Tenemos territorios que son grandes prostíbulos para los hombres del norte global. Es lo que nuestros “padres fundadores” le ofrecen a sus pares del norte…¿Y saben por qué? Justamente por eso, porque los conciben como pares, porque tienen el deseo profundo de ser como ellos, porque jamás rompieron la lógica de la admiración y la aspiración a ser los hombres del norte global. Porque antes de cualquier lealtad con sus territorios y con las mujeres de sus territorios, los hombres de nuestros territorios aspiran a ser como ellos, los consideran a ellos como sus pares, no a nosotras.
Así que hay un hilo invisibilizado (y esta invisibilización es funcional a la existencia del sistema) que une mi infancia y mi vida con mis aspiraciones emocionales, con la forma en la que he sido socializada, con la familia como institución, con la forma en la que me relaciono con los hombres, con el capitalismo como sistema económico, con la perpetuación de las relaciones de explotación, con la mercantilización de las mujeres, con el colonialismo, con la penetración de proyectos extractivistas y coloniales en nuestros territorios, con el racismo estructural. No estoy sancochando cosas que no tienen nada qué ver e inventando nexos que no existen, estoy sacudiendo las raíces de este árbol de formas de opresión para ver las conexiones que hay entre unas y otras.
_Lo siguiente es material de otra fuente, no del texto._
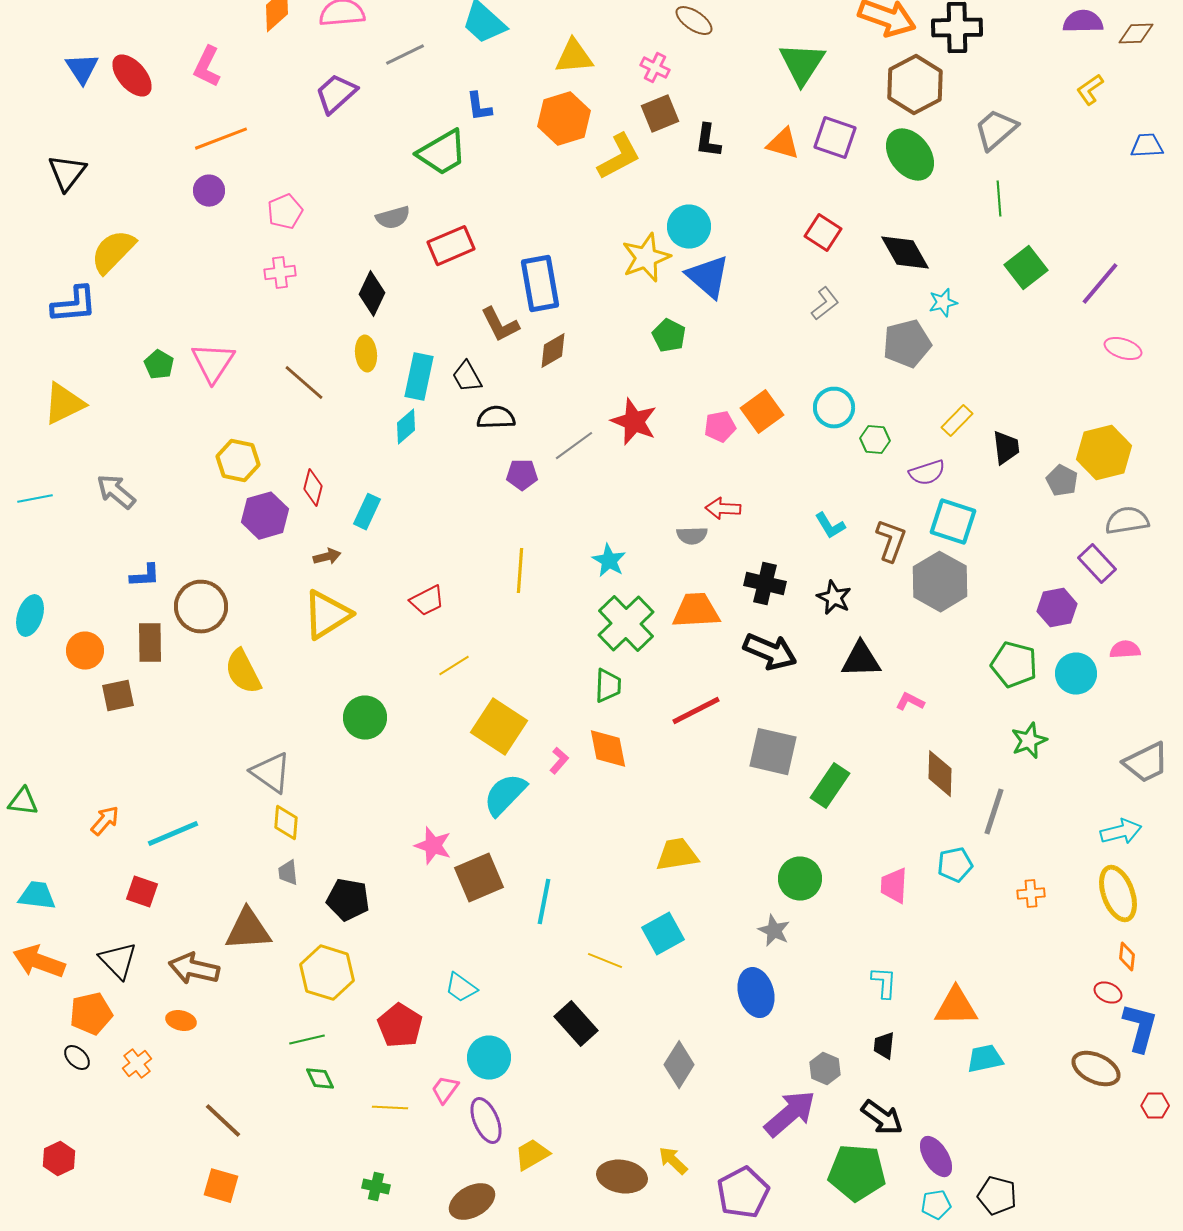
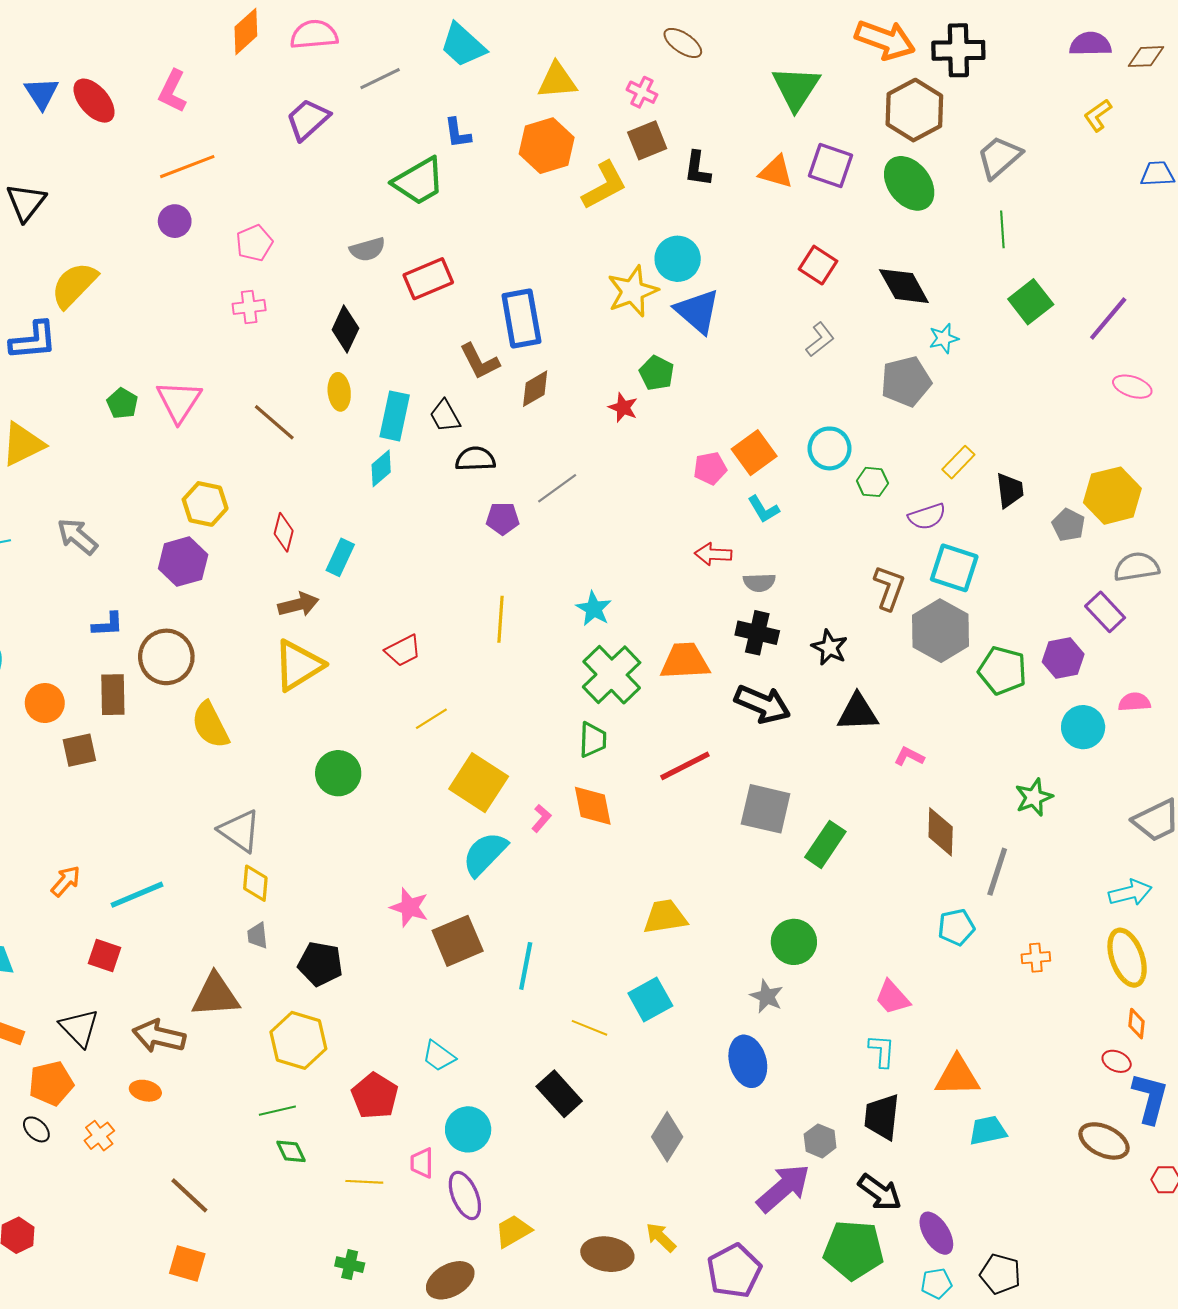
red star: (634, 422) -> (623, 408), moved, size x0.6
purple hexagon: (265, 516) -> (183, 562), moved
cyan L-shape: (830, 526) -> (764, 509), moved
gray semicircle: (692, 536) -> (759, 583), moved
brown arrow: (327, 557) -> (298, 605), size x1.4
green pentagon: (1014, 665) -> (1002, 671), moved
pink trapezoid: (894, 886) -> (892, 997), moved, turned -45
black trapezoid: (884, 1046) -> (882, 1117), size x1.6
pink trapezoid: (445, 1090) -> (422, 1163), turned -36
Parece, en este punto, que el panorama no es tan fácil. Resulta que no basta con reclamar derechos. Que resulta que si pedimos nuestra parte en este sistema que no nos inventamos es probable que el sistema no sólo no se acabe, sino salga fortalecido. Resulta que lo que nos queda es visibilizar el nexo entre estos temas aparentemente desligados y entender que no se acabará uno si no se acaba el principal… Y eso, para algunas, puede parecer lejano, puede parecer imposible, puede parecer sobrenatural.
Yo, por ahora, me quedo con que llevamos inscrita en nuestra memoria la resistencia de miles de años, de madres y abuelas y bisabuelas. Me quedo con la convicción de que no hay opresión sin resistencia y de que somos muchas, y seremos más, quienes ya vimos el fallo. Les falló, les falló su pedagogía, les falló su intento de socialización, les falló. Y vamos a darnos una inmensa pelea por expropiarles nuestra propia vida.
Me quedo, entonces, con que el feminismo no busca la igualdad. El feminismo busca la abolición radical de las cadenas que nos atan. Y que ninguna mujer sea esclava nunca, nunca más.
*Texto escrito en el curso Aproximaciones feministas al capitalismo y el colonialismo de Ímpetu Centro de Estudios.